Özellikle Hollanda’da yaşayan Faslı bir annenin hastanede tedavi görmekte olan bebeği ile ilgili olarak sosyal medyadan yaptığı çağrıya Türkiye olarak devletimizin cevap vermesini çok olumlu bakanlardanım. Bu bağlamda Hollanda’ya gönderilen bir ambulans uçakla Türkiye’ye getirilen ve tedavi altına alınan bebek için de iyi dileklerimizi sunuyoruz.
Bir diğer bebeğimiz de Pendik’te sokağa terk edilen Nisa bebeğimizle ilgiliydi Annesi tarafından sokağa terk edilen bebeğin Acil Tıp Teknikeri Büşra Durmaz tarafından bulunup hastane de tedavi altına alınmasıyla ilgiliydi bu haberde Dileriz her iki bebeğimizin de tedavisi olumluya dönerek sağlıklı bir yaşama kavuşurlar.
Aynı şekilde salgın döneminde de tedavileri zora giren vatandaşlarımızın ambulans uçaklarla Türkiye’ye getirilerek tedavilerinin yapıldığını, yine salgın nedeniyle zora düşen binlerce vatandaşımızın ülkemize taşınarak ücretsiz karantinalara alındığını da iyi hatırlıyoruz.
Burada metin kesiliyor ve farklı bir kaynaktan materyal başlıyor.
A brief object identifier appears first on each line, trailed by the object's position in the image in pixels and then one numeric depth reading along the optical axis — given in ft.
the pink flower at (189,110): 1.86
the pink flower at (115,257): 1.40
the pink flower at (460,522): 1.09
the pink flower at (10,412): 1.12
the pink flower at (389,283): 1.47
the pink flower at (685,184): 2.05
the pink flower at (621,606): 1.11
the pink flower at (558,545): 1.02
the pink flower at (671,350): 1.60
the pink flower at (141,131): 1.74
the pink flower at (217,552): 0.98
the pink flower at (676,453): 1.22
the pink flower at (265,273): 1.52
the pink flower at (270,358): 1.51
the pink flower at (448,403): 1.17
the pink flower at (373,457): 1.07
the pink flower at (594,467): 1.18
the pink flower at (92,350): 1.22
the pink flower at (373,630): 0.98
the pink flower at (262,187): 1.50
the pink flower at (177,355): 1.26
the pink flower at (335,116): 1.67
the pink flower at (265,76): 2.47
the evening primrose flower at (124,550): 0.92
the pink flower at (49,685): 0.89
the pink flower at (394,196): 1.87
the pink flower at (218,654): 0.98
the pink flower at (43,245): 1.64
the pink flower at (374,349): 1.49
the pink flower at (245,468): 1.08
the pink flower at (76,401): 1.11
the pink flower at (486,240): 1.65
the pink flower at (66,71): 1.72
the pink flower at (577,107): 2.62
Hele hele son dönemlerde yaşanan yangın, sel ve deprem felaketlerinde zarar gören vatandaşlarımızın hemen yanında olan, onların ihtiyaçlarını görmede yardımcı olan bir devlet anlayışına da tanık olduk.
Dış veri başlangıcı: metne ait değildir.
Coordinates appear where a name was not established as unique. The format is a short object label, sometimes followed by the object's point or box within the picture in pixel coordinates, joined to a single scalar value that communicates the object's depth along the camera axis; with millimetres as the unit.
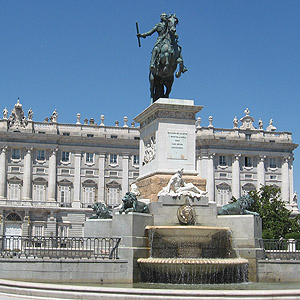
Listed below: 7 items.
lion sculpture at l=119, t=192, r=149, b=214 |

Demem o ki ister yurt içinde isterse yurt dışında olsun zora düşen tüm vatandaşları için hemen harekete geçerek çözüm üretebilen bir sosyal devlet olma anlayışını hayata geçirmek laflarla, sloganlarla değil güncel hayat içindeki gerçek çalışmalarla ancak ortaya konulabildiğini de görmemiz gerekiyor.